## Required tasks
1. In the Duduka Da Fonseca profile, what was the title of the drummer's first solo album?
2. Please extend the Duduka Da Fonseca profile, picking up right after its final sentence.

## Passage shown
Duduka Da Fonseca: The Guy From Ipanema
"Intuition is something that, in some ways, we're missing. Because we have so much information through computers and technology that intuition sometimes...People forget about how important it is to use when you go to a situation to play and you need to learn the music at that time. If you don't read music, you can use your intuition to develop something and play and react to the music. It helps you to react. Listen to the direction of the soloist. Or sometimes you can even use your intuition to predict, in order to synchronize with the soloist and with the way the music is going, so you get in synch by developing your intuition. You get in synch to follow where the music is going in a more spiritual manner, not just reading the part; that is when you become a personal artist in whatever you do."
A very personal statement to the drummer was the first recording under his own name. It resulted in Samba Jazz Fantasia (Anzic, 2002), a project that is close to his heart.
"One of the most touching things happened in 2000 before I became 50," he recalls. "I said I want to do an album. It was my first solo album. Before that I made a few albums with Trio da Paz and as a co-leader I did a few albums, and recorded with a bunch of people. But that was my first solo album. I called a few of my good friends I had been playing and recording with through the years. So I called 11 Brazilians and 11 Americans. Among them were people from Trio da Paz-Romero Lubambo and Nilson Matta-and my American friends, like Tom Harrell, Joe Lovano, John Scofield, Eddie Gomez, [pianist] Marc Copland-a bunch of people.

## Extracted material
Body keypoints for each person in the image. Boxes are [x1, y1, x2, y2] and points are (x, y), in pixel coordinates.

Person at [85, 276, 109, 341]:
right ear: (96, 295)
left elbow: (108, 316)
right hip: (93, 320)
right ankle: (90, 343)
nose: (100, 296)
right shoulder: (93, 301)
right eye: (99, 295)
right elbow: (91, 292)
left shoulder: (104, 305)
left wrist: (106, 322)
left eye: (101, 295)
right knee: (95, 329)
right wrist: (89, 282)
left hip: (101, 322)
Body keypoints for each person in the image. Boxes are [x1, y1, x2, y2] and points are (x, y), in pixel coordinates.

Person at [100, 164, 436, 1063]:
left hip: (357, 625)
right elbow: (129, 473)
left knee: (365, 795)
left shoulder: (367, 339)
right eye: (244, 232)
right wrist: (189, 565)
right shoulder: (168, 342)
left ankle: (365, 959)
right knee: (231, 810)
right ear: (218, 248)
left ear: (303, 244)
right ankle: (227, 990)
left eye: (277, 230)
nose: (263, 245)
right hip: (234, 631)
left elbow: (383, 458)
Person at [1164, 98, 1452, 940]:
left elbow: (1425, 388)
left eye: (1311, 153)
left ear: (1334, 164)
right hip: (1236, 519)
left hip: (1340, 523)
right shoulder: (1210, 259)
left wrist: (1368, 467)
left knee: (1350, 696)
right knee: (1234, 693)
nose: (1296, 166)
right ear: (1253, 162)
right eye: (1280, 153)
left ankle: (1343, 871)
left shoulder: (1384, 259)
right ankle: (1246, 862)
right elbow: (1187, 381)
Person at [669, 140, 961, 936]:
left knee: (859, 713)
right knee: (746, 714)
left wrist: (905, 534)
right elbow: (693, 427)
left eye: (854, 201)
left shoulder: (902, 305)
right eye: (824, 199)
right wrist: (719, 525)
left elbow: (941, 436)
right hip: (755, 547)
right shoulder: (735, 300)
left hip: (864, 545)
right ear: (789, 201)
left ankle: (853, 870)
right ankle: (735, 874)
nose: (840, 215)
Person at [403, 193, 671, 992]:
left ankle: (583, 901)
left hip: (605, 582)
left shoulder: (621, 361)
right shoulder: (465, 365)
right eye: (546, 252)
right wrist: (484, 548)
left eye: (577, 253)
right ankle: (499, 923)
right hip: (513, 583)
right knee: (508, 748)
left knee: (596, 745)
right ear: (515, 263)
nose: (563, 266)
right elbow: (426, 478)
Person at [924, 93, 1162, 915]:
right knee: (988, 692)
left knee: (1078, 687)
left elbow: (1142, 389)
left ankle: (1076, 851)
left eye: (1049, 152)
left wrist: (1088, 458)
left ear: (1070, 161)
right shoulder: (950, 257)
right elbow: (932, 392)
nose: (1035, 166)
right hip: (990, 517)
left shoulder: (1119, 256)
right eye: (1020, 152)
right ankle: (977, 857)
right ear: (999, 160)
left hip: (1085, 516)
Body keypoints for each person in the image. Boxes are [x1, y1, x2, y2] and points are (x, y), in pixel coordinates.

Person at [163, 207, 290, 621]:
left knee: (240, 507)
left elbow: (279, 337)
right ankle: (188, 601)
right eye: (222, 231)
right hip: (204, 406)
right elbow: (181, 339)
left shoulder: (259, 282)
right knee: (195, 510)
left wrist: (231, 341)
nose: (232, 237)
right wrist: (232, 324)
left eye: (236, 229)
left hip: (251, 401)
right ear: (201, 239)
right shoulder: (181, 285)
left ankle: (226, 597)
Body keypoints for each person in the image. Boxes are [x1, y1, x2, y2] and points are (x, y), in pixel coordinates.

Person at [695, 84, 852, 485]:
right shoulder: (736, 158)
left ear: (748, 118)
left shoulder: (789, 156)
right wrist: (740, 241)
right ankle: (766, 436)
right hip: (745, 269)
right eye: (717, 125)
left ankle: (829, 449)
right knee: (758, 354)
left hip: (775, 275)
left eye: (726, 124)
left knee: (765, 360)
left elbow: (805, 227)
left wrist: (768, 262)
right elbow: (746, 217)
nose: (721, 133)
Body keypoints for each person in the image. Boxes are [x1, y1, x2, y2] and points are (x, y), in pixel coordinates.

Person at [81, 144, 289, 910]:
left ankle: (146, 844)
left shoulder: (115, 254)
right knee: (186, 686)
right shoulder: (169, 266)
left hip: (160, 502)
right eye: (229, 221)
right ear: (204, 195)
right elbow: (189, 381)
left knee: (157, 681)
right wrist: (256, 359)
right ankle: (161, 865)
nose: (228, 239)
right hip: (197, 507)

## Per-task answers
1. Samba Jazz Fantasia (Anzic, 2002)

2.
"I produced everything the best way I could. My wife (Maucha Adnet) helped me a lot to organize the session because there were 22 musicians. I tried to sell the album to record companies. For more than one year, nobody wanted to buy it. They would says, 'It's beautiful music, but..." There was always 'But.' Finally, a small company from Ohio said we don't have money, but we can give you X-amount of albums and you can recover some of the money you spent when we release the album. And they did. And six or eight months later it was nominated for an American Grammy. So I wasn't doing something that wrong, you know?," he says with rightful satisfaction.
The album is superb samba jazz, from top to bottom, the musicians working in different combinations exquisitely, bringing great tunes-including four originals-to life. "I'm on a mission to make it popular, this style of music, a mix of Brazilian and American jazz," he says. Da Fonseca's recorded output has been steady and consistently exceptional since that session.
He admits it is "a non-stop battle" to make a good living and keep things moving for a jazz artist in today's turbulent times for the U.S. economy and in a music business climate that is in the midst of major changes. "I'm not crying the blues. I'm very thankful for everything I have." He's been getting more recognition for his accomplishments over the years. It may have taken a while, but it is greatly deserved.
"I'm happy people are realizing there's something there. You feel your work is being heard, and that is encouraging," he notes as he looks back. "To have the chance to play with those great American musicians is fantastic. That's the reason I moved to America, to have the opportunity to play with my idols. I was lucky enough to play and record with [alto saxophonists] Phil Woods and Lee Konitz, Gerry Mulligan, Eddie Gomez ... As a teenager, I used to play with the album Bill Evans at Montreux Jazz Festival (Verve, 1968), with Eddie Gomez and [drummer] Jack DeJohnette. I used to play along with that, then years later to be able to play with (Gomez's) trio is super rewarding."
The music of Cuba, Brazil and other regions of Latin America has a high popularity in the U.S. The strong, infectious rhythms and elements of improvisation combine superbly with jazz music.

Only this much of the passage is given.